Malaysia: Inflation may lead to another rate hike
PETALING JAYA: Malaysia should expect another overnight policy rate (OPR) hike coming ahead for the economic sector due to inflation, says Hong Leong Investment Bank (HLIB) Research.
Despite the ongoing banking stress, it is expected that the federal government will deliver another interest rate increase as inflation remains stubbornly high.
HLIB Research also foresees that Bank Negara will raise the OPR by an additional 25 basis points this year as the balance of risks to the inflation outlook continues to be favourable.
Meanwhile, HLIB Research noted that monetary indicators have become much softer in March 2023 as money supply, broad money supply, total leading loans and loans disbursements continues to move at a moderate pace on a yearly basis.

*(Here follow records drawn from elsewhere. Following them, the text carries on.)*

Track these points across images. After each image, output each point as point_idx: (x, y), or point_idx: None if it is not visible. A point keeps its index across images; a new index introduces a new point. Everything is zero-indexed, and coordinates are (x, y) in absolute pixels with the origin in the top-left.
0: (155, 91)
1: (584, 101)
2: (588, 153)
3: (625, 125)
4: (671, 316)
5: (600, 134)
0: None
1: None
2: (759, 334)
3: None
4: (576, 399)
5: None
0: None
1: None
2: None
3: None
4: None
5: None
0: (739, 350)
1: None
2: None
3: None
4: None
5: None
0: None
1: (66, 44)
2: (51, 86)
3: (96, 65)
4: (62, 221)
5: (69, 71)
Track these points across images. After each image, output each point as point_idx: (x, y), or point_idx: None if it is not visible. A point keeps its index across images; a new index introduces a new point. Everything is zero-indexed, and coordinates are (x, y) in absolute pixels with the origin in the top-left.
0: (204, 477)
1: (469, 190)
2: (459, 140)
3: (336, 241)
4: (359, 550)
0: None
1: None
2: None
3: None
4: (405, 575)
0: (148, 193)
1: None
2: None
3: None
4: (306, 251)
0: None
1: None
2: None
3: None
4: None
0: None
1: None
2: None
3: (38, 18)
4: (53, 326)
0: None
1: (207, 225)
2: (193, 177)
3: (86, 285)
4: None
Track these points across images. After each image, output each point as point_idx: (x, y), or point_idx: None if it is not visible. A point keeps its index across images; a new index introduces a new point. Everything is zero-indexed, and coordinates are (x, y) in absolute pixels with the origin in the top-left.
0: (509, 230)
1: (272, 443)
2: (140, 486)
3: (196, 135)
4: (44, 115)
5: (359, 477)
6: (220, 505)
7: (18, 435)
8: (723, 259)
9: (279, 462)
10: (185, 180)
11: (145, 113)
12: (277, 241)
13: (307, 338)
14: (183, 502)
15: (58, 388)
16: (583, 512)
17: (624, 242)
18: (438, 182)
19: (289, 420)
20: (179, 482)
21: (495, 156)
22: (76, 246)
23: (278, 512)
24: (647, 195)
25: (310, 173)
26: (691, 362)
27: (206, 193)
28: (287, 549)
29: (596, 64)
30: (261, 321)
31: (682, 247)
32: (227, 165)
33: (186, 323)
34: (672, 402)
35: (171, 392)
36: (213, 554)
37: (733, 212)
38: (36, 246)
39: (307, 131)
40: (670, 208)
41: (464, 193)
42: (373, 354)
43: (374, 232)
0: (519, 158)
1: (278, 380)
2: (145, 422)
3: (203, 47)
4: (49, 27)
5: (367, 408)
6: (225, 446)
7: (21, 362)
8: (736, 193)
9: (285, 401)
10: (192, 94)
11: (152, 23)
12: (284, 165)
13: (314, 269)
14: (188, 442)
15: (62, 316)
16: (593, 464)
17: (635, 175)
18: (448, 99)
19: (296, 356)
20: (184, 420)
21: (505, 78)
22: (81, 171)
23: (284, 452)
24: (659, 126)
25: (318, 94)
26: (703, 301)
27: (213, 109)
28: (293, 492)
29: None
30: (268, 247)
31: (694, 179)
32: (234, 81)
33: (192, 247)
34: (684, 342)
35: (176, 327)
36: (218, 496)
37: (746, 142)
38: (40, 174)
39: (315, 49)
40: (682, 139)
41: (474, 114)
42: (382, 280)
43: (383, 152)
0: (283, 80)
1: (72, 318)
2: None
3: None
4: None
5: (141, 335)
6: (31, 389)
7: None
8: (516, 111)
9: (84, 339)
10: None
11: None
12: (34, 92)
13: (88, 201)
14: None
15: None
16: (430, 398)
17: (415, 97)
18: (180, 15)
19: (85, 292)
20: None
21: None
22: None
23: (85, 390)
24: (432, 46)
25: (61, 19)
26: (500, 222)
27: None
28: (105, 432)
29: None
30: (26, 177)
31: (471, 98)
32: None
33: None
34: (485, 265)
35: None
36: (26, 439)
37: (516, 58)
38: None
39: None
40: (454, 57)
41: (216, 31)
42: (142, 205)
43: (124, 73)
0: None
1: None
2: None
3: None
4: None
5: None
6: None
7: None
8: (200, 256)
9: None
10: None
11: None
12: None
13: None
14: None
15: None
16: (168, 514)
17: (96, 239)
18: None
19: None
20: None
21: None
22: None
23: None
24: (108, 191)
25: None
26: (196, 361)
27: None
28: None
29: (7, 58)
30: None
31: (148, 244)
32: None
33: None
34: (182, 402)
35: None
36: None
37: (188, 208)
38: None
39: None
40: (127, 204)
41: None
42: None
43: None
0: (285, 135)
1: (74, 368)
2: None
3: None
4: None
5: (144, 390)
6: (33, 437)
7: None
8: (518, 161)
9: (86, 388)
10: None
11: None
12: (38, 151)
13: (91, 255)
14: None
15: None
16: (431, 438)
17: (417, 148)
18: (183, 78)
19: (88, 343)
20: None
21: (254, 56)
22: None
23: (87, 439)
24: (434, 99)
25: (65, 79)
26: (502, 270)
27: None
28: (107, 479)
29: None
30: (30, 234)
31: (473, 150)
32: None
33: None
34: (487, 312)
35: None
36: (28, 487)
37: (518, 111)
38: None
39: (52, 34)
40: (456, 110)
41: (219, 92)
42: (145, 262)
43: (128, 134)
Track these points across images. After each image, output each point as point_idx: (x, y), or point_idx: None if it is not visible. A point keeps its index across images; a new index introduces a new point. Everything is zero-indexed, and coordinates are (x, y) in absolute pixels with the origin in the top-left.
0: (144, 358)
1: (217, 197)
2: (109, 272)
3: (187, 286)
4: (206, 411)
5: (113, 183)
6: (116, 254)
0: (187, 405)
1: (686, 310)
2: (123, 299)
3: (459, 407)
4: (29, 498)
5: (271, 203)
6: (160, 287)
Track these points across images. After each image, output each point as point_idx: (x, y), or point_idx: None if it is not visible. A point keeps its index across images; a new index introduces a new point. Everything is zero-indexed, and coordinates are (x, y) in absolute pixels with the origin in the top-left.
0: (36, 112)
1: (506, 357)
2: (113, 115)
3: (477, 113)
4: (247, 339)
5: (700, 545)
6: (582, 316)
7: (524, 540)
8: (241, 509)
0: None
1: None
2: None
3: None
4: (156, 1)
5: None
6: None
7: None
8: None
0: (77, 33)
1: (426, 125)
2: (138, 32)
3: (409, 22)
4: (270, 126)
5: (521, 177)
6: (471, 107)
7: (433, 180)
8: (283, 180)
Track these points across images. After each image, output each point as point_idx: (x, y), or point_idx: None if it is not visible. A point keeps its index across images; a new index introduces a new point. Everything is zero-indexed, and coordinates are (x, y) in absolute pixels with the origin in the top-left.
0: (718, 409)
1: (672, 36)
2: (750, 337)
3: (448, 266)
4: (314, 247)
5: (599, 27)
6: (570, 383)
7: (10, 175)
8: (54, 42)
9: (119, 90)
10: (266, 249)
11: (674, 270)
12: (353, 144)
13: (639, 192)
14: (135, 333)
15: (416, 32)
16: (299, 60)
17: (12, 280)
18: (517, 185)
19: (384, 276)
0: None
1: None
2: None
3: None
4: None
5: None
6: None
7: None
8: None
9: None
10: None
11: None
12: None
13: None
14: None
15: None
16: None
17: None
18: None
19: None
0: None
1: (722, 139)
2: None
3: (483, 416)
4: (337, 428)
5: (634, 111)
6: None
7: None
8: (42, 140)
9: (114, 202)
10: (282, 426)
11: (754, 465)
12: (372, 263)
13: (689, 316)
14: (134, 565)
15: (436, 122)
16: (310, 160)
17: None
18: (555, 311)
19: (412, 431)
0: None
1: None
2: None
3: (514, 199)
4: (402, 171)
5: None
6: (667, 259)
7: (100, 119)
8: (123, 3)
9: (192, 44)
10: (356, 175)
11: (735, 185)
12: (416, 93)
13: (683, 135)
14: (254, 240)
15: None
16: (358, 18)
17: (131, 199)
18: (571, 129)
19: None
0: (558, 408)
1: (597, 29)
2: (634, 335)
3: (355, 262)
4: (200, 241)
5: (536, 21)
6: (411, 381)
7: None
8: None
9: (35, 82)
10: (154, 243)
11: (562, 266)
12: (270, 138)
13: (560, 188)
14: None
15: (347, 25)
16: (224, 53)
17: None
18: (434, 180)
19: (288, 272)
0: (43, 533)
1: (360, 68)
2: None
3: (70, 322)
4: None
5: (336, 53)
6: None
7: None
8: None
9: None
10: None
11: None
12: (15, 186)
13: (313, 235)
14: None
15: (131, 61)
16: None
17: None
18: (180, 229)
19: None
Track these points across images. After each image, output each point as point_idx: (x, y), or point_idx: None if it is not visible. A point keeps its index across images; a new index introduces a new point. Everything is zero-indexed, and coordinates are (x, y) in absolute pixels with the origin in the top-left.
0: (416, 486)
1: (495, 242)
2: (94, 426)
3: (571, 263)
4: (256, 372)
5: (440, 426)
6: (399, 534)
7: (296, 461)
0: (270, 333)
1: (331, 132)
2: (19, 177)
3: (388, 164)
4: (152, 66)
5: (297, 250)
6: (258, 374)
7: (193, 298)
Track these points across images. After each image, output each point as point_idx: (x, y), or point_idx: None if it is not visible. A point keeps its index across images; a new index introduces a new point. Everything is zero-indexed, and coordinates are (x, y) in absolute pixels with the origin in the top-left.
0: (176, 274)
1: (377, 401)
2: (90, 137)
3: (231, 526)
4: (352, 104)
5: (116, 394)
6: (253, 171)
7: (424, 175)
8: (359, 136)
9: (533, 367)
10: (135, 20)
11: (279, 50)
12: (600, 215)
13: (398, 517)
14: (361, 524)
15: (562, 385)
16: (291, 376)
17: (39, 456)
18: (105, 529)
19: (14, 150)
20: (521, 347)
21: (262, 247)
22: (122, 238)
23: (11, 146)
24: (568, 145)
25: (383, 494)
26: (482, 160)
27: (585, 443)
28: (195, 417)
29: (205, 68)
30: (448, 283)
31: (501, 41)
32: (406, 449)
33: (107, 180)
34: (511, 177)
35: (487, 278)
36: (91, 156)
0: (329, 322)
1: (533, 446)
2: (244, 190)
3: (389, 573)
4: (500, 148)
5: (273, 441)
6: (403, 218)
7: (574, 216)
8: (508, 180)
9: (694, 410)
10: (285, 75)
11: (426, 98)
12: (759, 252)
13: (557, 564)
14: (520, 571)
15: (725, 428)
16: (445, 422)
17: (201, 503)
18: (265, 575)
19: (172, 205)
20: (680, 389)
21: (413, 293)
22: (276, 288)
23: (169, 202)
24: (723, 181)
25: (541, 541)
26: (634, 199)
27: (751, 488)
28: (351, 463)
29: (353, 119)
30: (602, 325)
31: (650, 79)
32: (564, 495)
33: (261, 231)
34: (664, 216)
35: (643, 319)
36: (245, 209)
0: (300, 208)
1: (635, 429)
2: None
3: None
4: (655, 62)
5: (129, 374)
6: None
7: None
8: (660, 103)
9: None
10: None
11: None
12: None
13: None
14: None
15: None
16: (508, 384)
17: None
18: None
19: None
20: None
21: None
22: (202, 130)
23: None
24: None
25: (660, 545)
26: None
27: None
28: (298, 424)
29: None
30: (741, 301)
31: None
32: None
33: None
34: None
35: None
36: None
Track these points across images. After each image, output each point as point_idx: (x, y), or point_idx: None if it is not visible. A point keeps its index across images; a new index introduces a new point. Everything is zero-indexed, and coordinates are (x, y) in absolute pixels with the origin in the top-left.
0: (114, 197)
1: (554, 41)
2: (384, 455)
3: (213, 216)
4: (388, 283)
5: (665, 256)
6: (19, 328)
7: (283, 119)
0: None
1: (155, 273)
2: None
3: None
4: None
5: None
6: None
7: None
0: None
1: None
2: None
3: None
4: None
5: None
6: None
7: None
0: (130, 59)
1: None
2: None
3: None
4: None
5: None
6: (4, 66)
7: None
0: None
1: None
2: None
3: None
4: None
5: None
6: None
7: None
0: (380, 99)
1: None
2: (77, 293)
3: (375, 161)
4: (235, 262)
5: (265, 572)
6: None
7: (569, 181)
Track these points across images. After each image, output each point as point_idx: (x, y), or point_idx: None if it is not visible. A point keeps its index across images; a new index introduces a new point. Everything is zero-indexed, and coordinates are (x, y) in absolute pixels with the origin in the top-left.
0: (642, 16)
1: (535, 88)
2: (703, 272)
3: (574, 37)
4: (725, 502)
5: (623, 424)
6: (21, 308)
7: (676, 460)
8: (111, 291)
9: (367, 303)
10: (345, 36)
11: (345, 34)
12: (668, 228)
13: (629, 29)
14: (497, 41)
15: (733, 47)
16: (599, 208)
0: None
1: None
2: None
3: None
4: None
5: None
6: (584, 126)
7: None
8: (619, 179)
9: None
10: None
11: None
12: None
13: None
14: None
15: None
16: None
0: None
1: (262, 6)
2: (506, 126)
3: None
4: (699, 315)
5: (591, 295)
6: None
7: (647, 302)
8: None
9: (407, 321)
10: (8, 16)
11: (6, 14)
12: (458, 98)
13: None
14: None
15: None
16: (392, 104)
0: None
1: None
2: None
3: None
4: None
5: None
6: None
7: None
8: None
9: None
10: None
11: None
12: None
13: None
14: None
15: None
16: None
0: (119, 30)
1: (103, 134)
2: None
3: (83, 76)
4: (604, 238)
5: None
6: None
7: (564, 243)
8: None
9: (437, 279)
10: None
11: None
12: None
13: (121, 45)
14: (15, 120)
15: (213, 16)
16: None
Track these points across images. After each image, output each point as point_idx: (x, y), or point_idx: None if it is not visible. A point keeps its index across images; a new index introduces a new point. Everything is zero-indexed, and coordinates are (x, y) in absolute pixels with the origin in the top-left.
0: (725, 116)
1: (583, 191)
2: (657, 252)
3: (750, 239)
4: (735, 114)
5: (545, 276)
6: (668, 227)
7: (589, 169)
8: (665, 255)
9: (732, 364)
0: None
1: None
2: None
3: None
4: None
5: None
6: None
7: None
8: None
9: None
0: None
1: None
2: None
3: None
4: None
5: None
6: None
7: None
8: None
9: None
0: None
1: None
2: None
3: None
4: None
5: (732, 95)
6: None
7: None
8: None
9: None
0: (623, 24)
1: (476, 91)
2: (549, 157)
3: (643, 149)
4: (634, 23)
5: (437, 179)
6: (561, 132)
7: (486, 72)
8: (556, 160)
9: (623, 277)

However, reserve money has grown more rapidly year-on-year (y-o-y) with a 26% increase as opposed to the prior month’s only 25% increase y-o-y.
Deposit growth also remained at a slow pace with only a 7% increase y-o-y following slower business and household deposits, offsetting the pickup in foreign deposits.
Due to slower disbursements across the majority of reasons, including credit cards, passenger automobiles, personal uses and residential property, HLIB Research observed that the growth in total loans trended downwards after slowing down in household loans growth.
As the working capital and investment-related loans continue to grow, business loan growth is sustained at 2.4% y-o-y, in contrast with gross corporate bond issuance increasing to RM10bil due to greater issuances in the banking, insurance, real estate and business services sectors.